Secure Montgomery Multiplication and Repeated Squares for Modular Exponentiation
Lalita Devadas Columbia University and Justin Bloom Oregon State University

The researchers worked on using some recent advances in garbling of arithmetic circuits for secure exponentiation mod N, a vital operation in many cryptosystems, including in the RSA public-key cryptosystem.

A garbled circuit is a cryptographic protocol which allows for secure two-party computation, in which two parties, Alice and Bob, each with a private input, want to compute some shared function of their inputs without either party learning the other’s input.

Their novel approach implemented the Montgomery multiplication method, which uses clever arithmetic to avoid costly division by the modulus being multiplied in. The best method they found had each wire in a circuit representing one digit of a number in base p. They developed a system of base p arithmetic which is asymptotically more efficient in the given garbled circuit architecture than any existing protocols. 

They measured performance for both approaches by counting the ciphertexts communicated for a single multiplication (a typical measure of efficiency for garbled circuit operations). They found that the base p Montgomery multiplication implementation vastly outperformed all other implementations for values of N with bit length greater than 500 (i.e., all N used for applications like RSA encryption).

“Unfortunately, our best implementations showed only incremental improvement over existing non-Montgomery-based implementations for values of N used in practice,” said Lalita Devadas. “We are still looking into further optimizations using Montgomery multiplication.”

Secure multiparty computation has many applications outside of computer science. For example, suppose five friends want to know their cumulative net worth without anyone learning anyone else’s individual net worth. This is actually a secure computation problem, since the friends want to perform some computation of their inputs while keeping said inputs private from other parties.

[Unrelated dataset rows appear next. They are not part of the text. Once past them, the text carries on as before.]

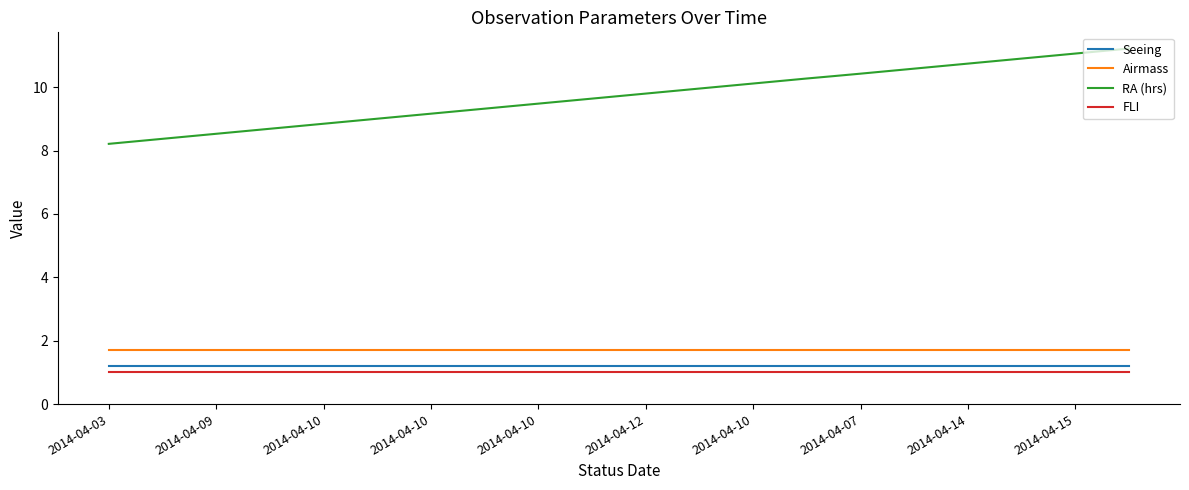

What is the minimum value shown in the chart?

1.0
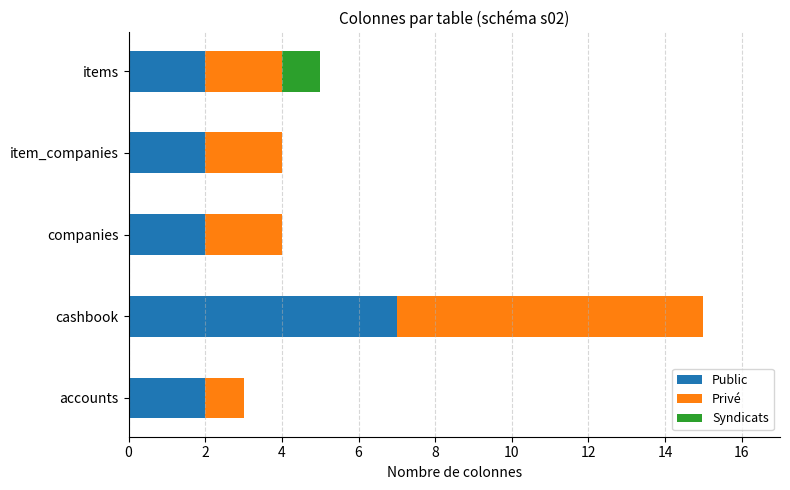

What is the total value across all series at cashbook?

15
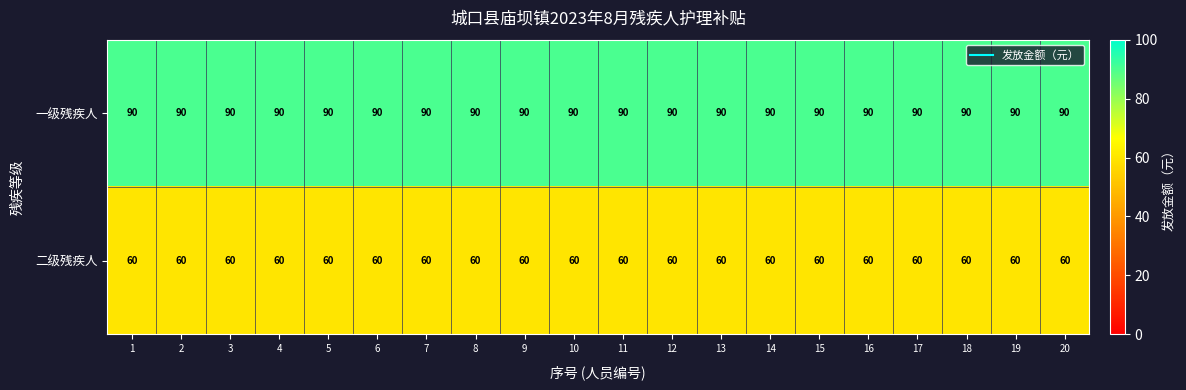

What is the total value across all series at 7?

150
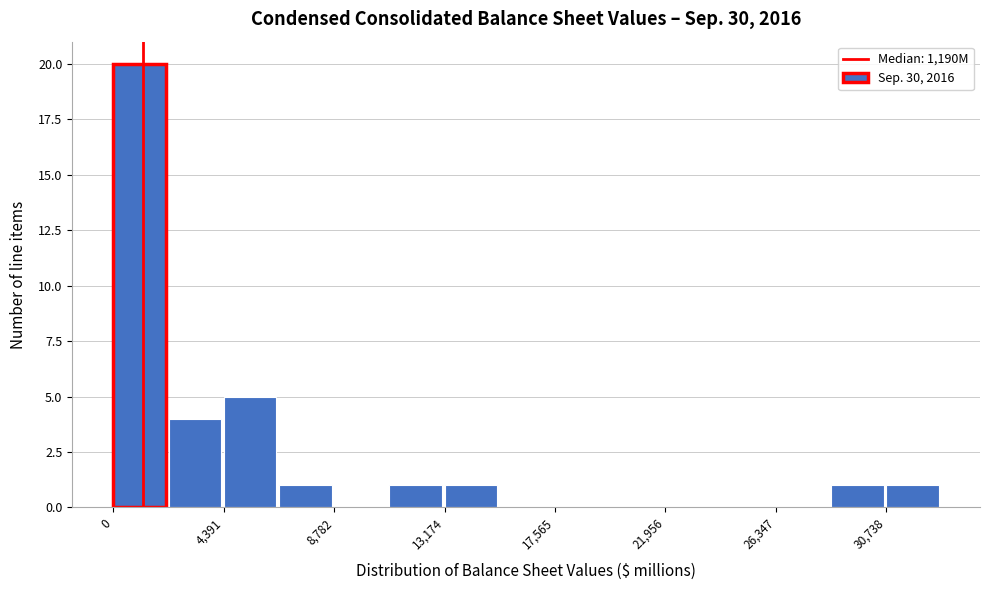

Which range on the x-axis has the tallest bar?

0 to 2000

Oops! Predicting Unintentional Action in Video
Dave Epstein Columbia University, Boyuan Chen Columbia University, and Carl Vondrick Columbia University

The paper trains models to detect when human action is unintentional using self-supervised computer vision, an important step towards machines that can intelligently reason about the intentions behind complex human actions.

Despite enormous scientific progress over the last five to ten years, machines still struggle with tasks learned quickly and autonomously by young children, such as understanding human behavior or learning to speak a language. Epstein’s research tackles these types of problems by using self-supervised computer vision, a paradigm that predicts information naturally present in large amounts of input data such as images or videos. This stands in contrast with supervised learning, which relies on humans manually labelling data (e.g. “this is a picture of a dog”).

“I was surprised to learn that failure is an expected part of research and that it can take a long time to realize you’re failing,” said Dave Epstein. “Taking a failed idea, identifying the promising parts, and trying again leads to successful research.”

Seeding Network Influence in Biased Networks and the Benefits of Diversity
Ana-Andreea Stoica Columbia University, Jessy Xinyi Han Columbia University, and Augustin Chaintreau Columbia University

The paper explores the problem of social influence maximization and how information is diffused in a social network.

For example, it might be about what kind of news people read on social media, how many people know about job opportunities or who hears about the latest loan options from a bank. So given a social network, classical algorithms are focused on picking the best k early-adopters based on how central they are in a network, say, based on their number of connections, to maximize outreach.

However, since social inequalities are reflected in the uneven networks, classical algorithms which ignore demographics often amplify such inequalities in information access.

“We were wondering if we can do better than an algorithm that ignores demographics,” said Jessy Xinyi Han. “‘Better’ here means more people in total and more people from the disadvantaged group can receive the information.”

Through a network model with unequal communities, they developed new heuristics to take demographics into account, showing that including sensitive features in the input of most natural seed selection algorithms substantially improves diversity but also often leaves efficiency untouched or even provides a small gain.

Such analytical condition turned out to be a closed-form condition on the number of early adopters. They also validated this result on the real CS co-authorship network from DBLP.